(Washington Insider Magazine) — We all know about Spike Lee’s capabilities as a writer and director. He has made some incredible moves like Malcolm X, She’s Gotta Have It and BlacKKKlansman. There is no denying the talents that the man has but there is no movie that, to me, stirred up way more controversy than even the director could handle.
That movie is Do the Right Thing. This film has Lee writing, directing, producing, and starring in it. Lee plays Mookie, who works as a pizza delivery man working for an Italian-owned pizzeria in a majority black neighborhood. One night, things get out of hand, and a few guys named Radio Raheem and Buggin’ Out blast some loud rap music in the pizzeria and demand that they put black pictures on the restaurant walls instead of only Italian ones. As a result, Sal, the owner of the restaurant, bashes the boombox which enrages Raheem to the point of assaulting Sal. The police are called, and they violently kill Radio Raheem and arrest Buggin’ Out.
All of this commotion from the neighborhood enrages everyone else and they burn down Sal’s restaurant with he and his family left powerless to do anything about it and all over not having black pictures on the wall of a pizzeria that they own. Lee’s audience may side with the black community in the story as a way to show solidarity, but I beg to differ.
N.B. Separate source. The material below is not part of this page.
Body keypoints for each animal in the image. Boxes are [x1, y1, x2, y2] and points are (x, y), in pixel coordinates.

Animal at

Not only does the film glorify violence and try to justify its final actions simply because Sal refused to have any black faces on the wall of his restaurant, it only gets away with it and Lee smugly thinks that he has won the audience over as his character Mookie decides to take matters into his own hands and incite a riot which just lead to more chaos and havoc. When the police killed Radio Raheem, it was wrong and when everyone in the neighborhood burned down Sal’s restaurant it was also wrong and two wrongs never make a right. That’s something Lee fails to understand in this movie. There are two sides to every story and causing more violence only begets violence and the cycle continues.
This is nothing new either. We have already seen this happen with the riots in 2020 over George Floyd, Ferguson and Baltimore. A black man was killed or assaulted by police and as an emotional response people got upset but instead of doing something constructive, they decided to loot, rob and destroy their own neighborhoods and still believe in their hearts that what they did was just and right even though it made their situation even worse.
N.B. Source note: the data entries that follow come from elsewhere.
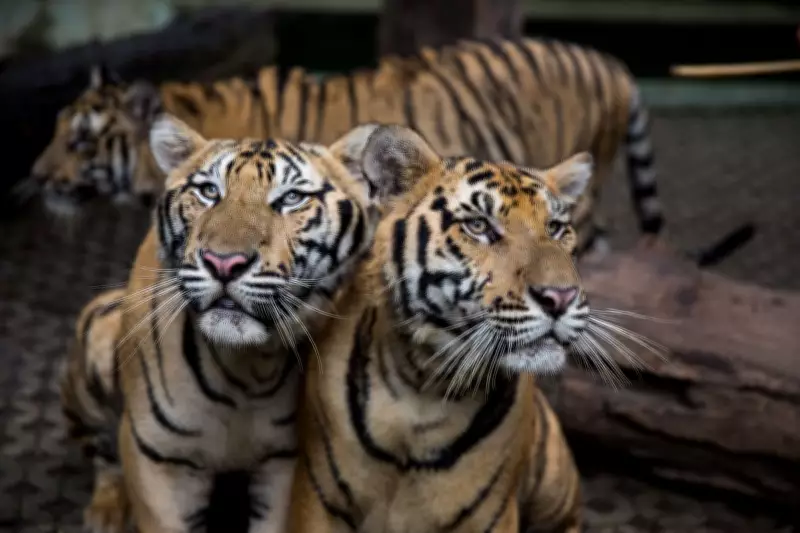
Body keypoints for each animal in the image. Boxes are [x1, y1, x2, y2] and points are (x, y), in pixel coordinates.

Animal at [59, 116, 406, 533]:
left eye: (292, 198)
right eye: (209, 191)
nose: (223, 263)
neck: (246, 371)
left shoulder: (284, 461)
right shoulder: (158, 460)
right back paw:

When making this movie, Lee is now promoting the violence as part of an emotional reaction rather than mitigate it through logical reasoning. This just perpetuates the stereotype of black people being unruly, savage and emotional people when creators like Spike Lee depict them in such a way that portrays them as such. If a white director had made this movie, he would be denigrated for making black people look like savages but because Spike Lee, a black director, made this film, he is exonerated for making his own people look and act like complete buffoons.
We as a race need to stop listening to people that only look to perpetuate this victimhood mindset and even seek to profit off of it. Spike, stop trying to appease your community by reducing them to a stereotype. There’s no excuse for this. If people didn’t like it when Disney did it, they shouldn’t like it when you do it, but then again Lee has had a habit of making black people look bad. Let’s not forget Bamboozled.